The hallmark symptoms of ADHD are:

  • Short Attention Span
  • Distractibility
  • Disorganization
  • Procrastination
  • Poor Internal Supervision

Additionally, we know that there are 3 different types of ADHD:

Attention and ADHD, ADHD Hyperactive/Impulsive Type Symptoms and Behaviors
Attention and ADHD, ADHD Inattentive Type Symptoms and Behaviors

What Is Attention?

ADHD is all about attention deficits. We speak about that all the time. But, what exactly is attention? And, is there only one type of attention?

Five Types of Attention

  • Focused Attention focused on one thing.
  • Sustained Attention – being able to hold on to attention while completing a task. This works hand-in-hand with focused attention. Staying focused on one thing for a period of time.
  • Selective Attention – selecting the parts you should be paying attention to instead of everything that comes your way. This is your ability to pay attention to what a teacher or parent says and not the other conversations or noises that are in the background.
  • Divided Attention – being able to attend to two or more things at the same time.
  • Alternating Attention – being able to look at something, look away, attend to something else – and then look back and pay attention to the original thing. Another description of this is multitasking.

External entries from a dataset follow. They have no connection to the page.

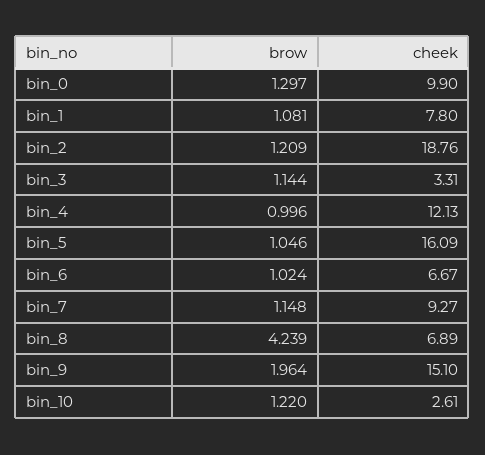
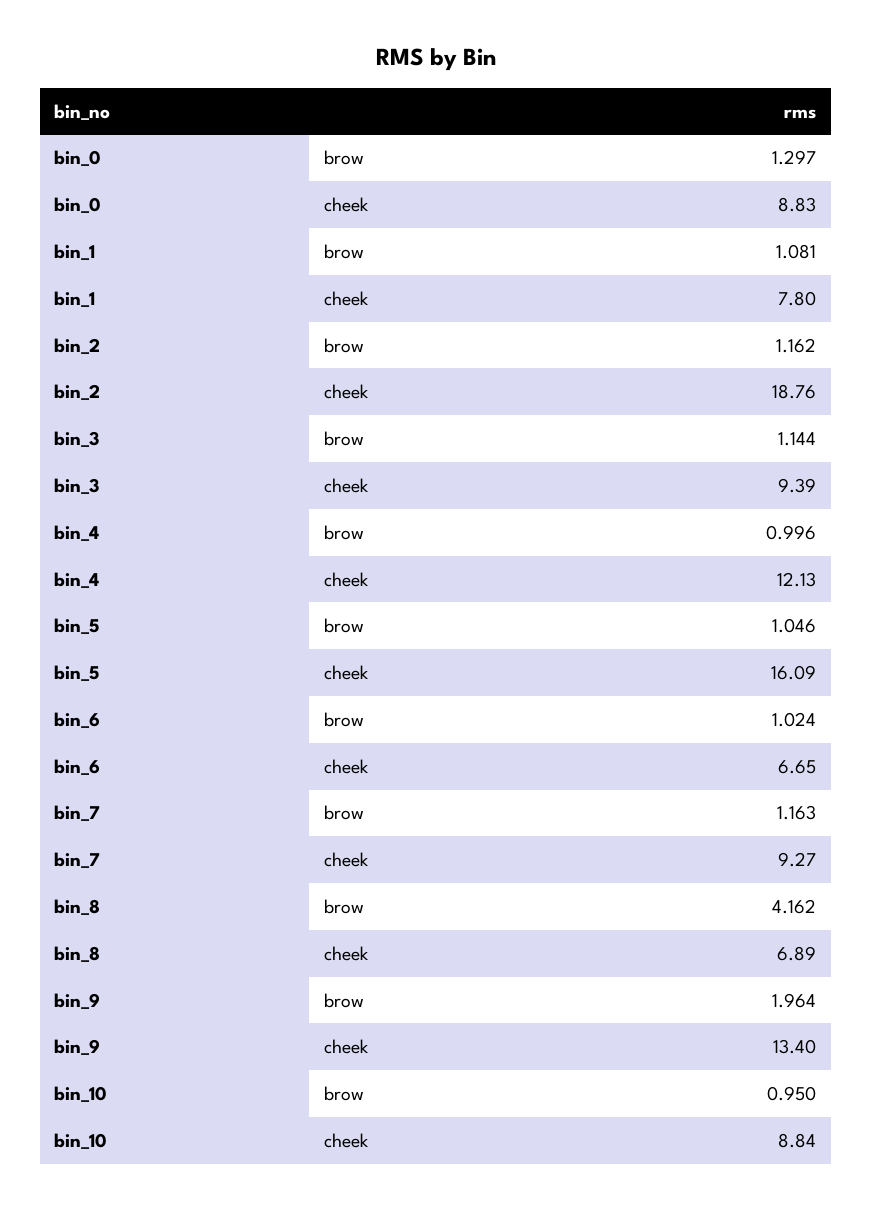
cheek, bin_0: 9.9 -> 8.83
brow, bin_2: 1.209 -> 1.162
cheek, bin_3: 3.31 -> 9.39
cheek, bin_6: 6.67 -> 6.65
brow, bin_7: 1.148 -> 1.163
brow, bin_8: 4.239 -> 4.162
cheek, bin_9: 15.1 -> 13.4
brow, bin_10: 1.22 -> 0.95
cheek, bin_10: 2.61 -> 8.84

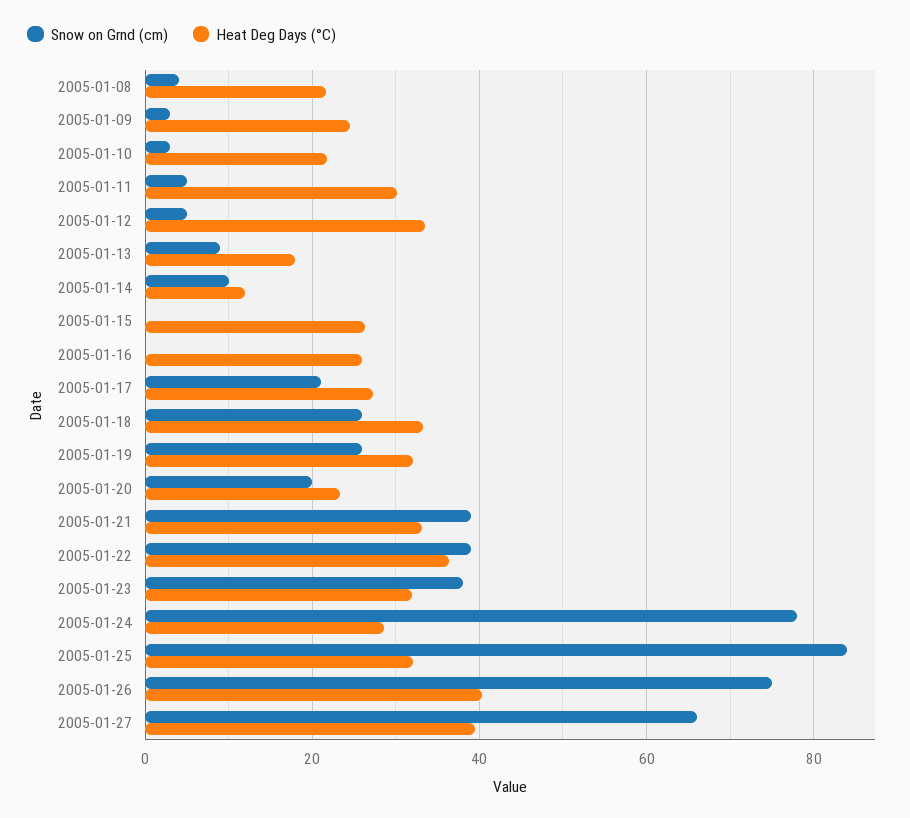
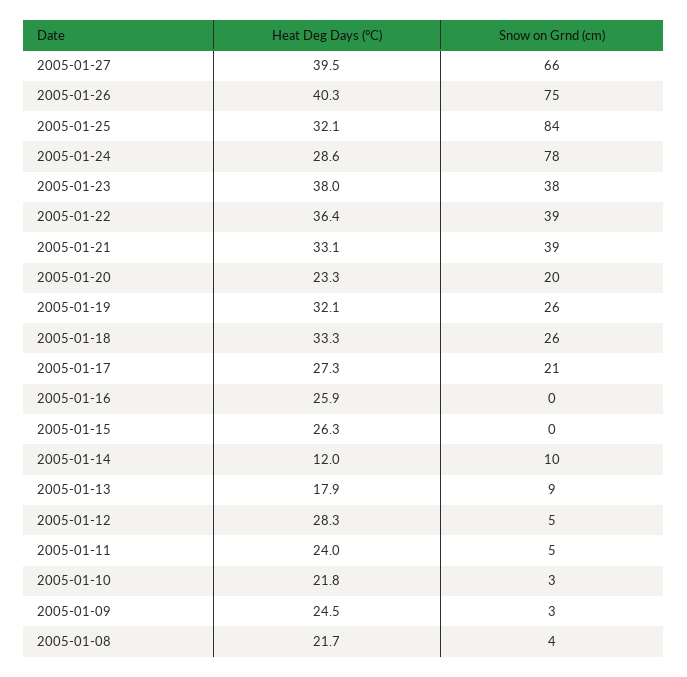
Heat Deg Days (°C), 2005-01-11: 30 -> 24
Heat Deg Days (°C), 2005-01-12: 34 -> 28.3
Heat Deg Days (°C), 2005-01-23: 32 -> 38

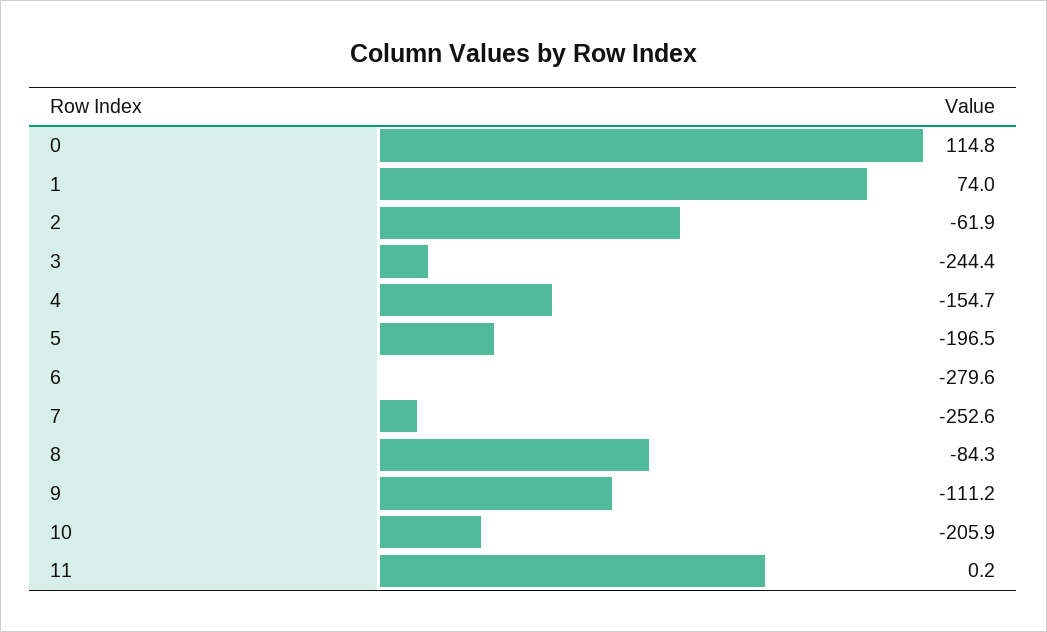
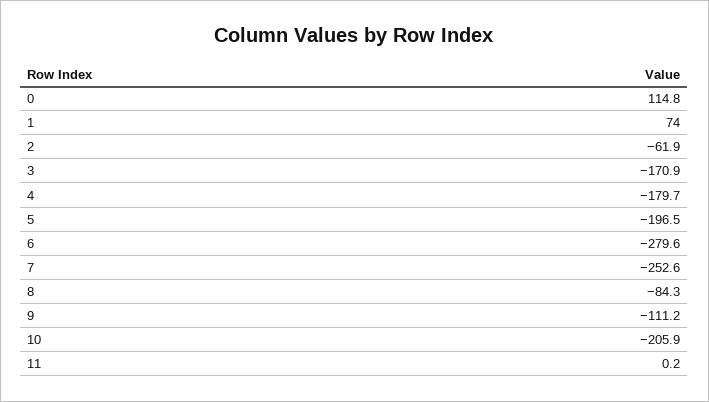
3: -244.4 -> -170.9
4: -154.7 -> -179.7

Attention, ADHD and Productivity

These are all different aspects of attention. Research shows the actual act of switching between two things actually takes longer mentally. The brain assigns rules to how we do something. Switching between tasks means closing one set of rules and opening another. In fact, Scientific American states, ” multitasking may actually reduce productivity.” Executive function is being ‘overtasked’ during the multitasking period of time. This impairs your ability to be as productive as you are when you are focused on one task.

Keep this in mind with the fact that those with ADD/ADHD also have problems with executive function. The best strategy to use is focused attention for short periods of time, take a quick break, then return to the same focused attention activity. This will give your brain time to refresh and the ability to get the assignment or project done more quickly.